The bishop, however, is granting a dispensation that day from the abstinence from meat expected of Catholics during Fridays in Lent, according to the diocese Web site.

Elsewhere around the country, bishops have asked that St. Patrick’s Day celebrations be moved from Holy Week. In Savannah, Ga., which attracts more than half a million revelers for St. Patrick’s Day, official celebrations have been moved to Friday, March 14. But in Columbus, Ohio, the local Shamrock Club is sticking to March 17, against the local bishop’s wishes.

“It’s not a sin to celebrate your Irish culture,” Mark Dempsey, the Shamrock Club’s president, told the Associated Press. “Actually, you’re born Irish first, and then you’re baptized Catholic.”

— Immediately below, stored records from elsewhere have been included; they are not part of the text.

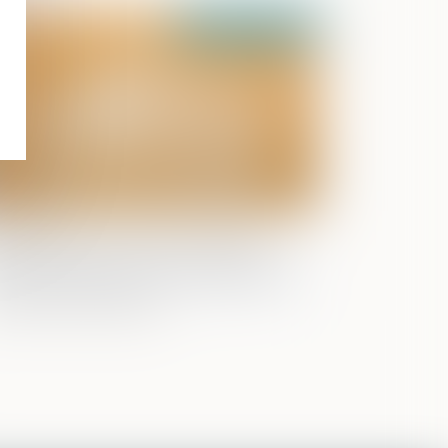
Publié le :
31/01/2024
acquisition par un époux de parts
ciales postérieurement à la dissolution
 la communauté ne constitue pas un
cel de communauté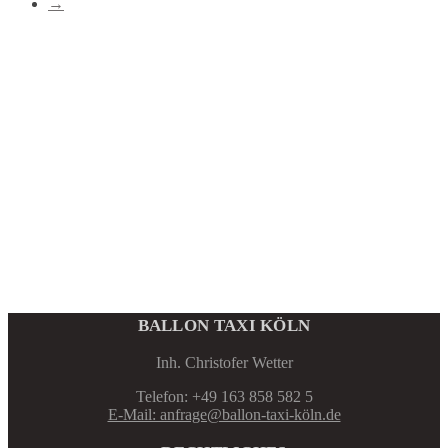
→
BALLON TAXI KÖLN
Inh. Christofer Wetter
Telefon: +49 163 858 582 5
E-Mail: anfrage@ballon-taxi-köln.de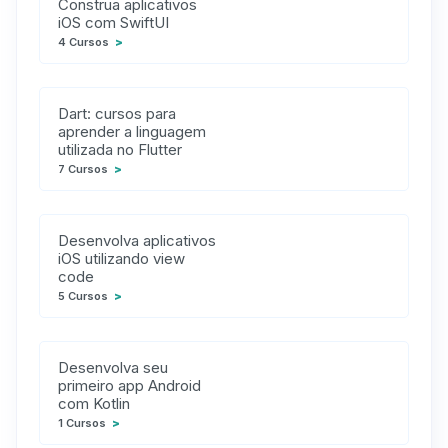
Construa aplicativos
iOS com SwiftUI
4 Cursos
>
Dart: cursos para
aprender a linguagem
utilizada no Flutter
7 Cursos
>
Desenvolva aplicativos
iOS utilizando view
code
5 Cursos
>
Desenvolva seu
primeiro app Android
com Kotlin
1 Cursos
>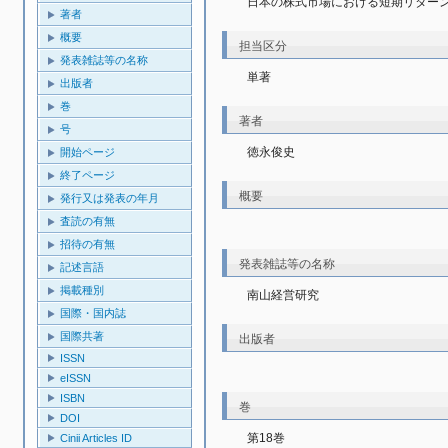
日本の株式市場における短期リター
著者
概要
担当区分
発表雑誌等の名称
単著
出版者
巻
著者
号
徳永俊史
開始ページ
終了ページ
概要
発行又は発表の年月
査読の有無
招待の有無
発表雑誌等の名称
記述言語
掲載種別
南山経営研究
国際・国内誌
国際共著
出版者
ISSN
eISSN
ISBN
巻
DOI
第18巻
Cinii Articles ID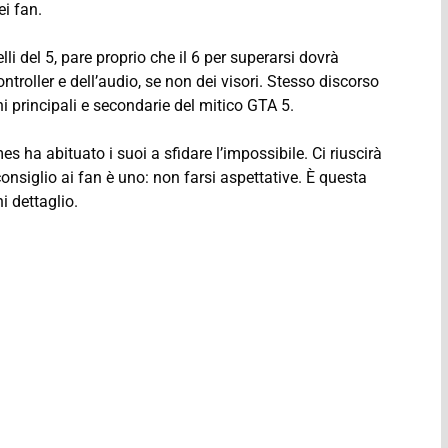
ei fan.
lli del 5, pare proprio che il 6 per superarsi dovrà
ntroller e dell’audio, se non dei visori. Stesso discorso
ni principali e secondarie del mitico GTA 5.
s ha abituato i suoi a sfidare l’impossibile. Ci riuscirà
onsiglio ai fan è uno: non farsi aspettative. È questa
i dettaglio.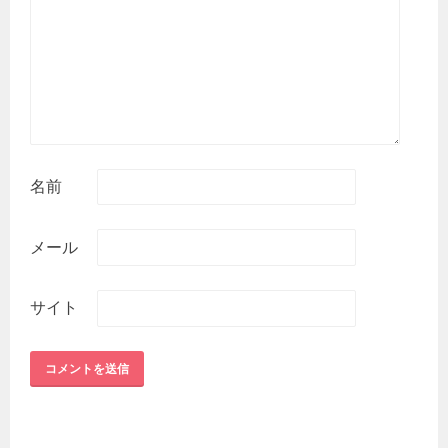
名前
メール
サイト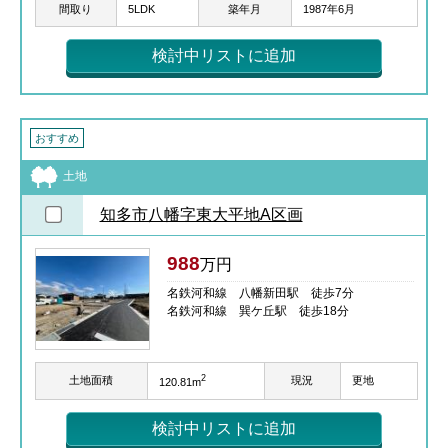
間取り
5LDK
築年月
1987年6月
検討中リストに追加
おすすめ
土地
知多市八幡字東大平地A区画
988
万円
名鉄河和線 八幡新田駅 徒歩7分
名鉄河和線 巽ケ丘駅 徒歩18分
2
土地面積
現況
更地
120.81m
検討中リストに追加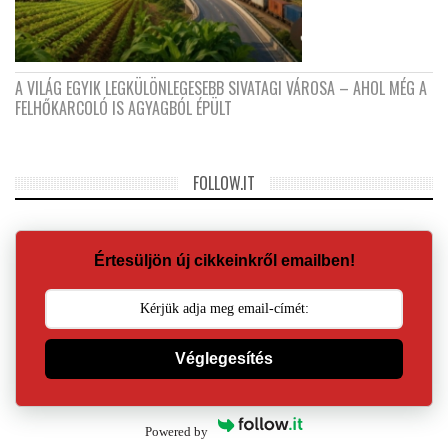
A VILÁG EGYIK LEGKÜLÖNLEGESEBB SIVATAGI VÁROSA – AHOL MÉG A
FELHŐKARCOLÓ IS AGYAGBÓL ÉPÜLT
FOLLOW.IT
Értesüljön új cikkeinkről emailben!
Véglegesítés
Powered by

In New York, Cardinal Edward Egan won’t interfere, church spokesman Joseph Zwilling told AP. Egan will celebrate a Mass for St. Patrick on March 14, but will review the traditional March 17 parade from the steps of St. Patrick’s Cathedral.

Meanwhile, Hurley, of Grand Rapids, said he’ll leave it up to individual Catholics’ consciences whether to partake of green beer on St. Patrick’s Day.

“Hopefully,” he said, “we’re dealing with adult people who have a sense of what’s important, namely Holy Week and Lent.”


_ Charles Honey and Kevin Eckstrom

Quote of the Day: Bishop Domenico D’Ambrosio

(RNS) “Padre Pio’s fingernails are as if he had just had a manicure.”

_ Bishop Domenico D’Ambrosio, the Vatican envoy appointed to oversee the exhumation of Padre Pio, a wildly popular Italian saint whose remains will be on public display to mark the 40th anniversary of his death. D’Ambrosio was quoted by the Associated Press.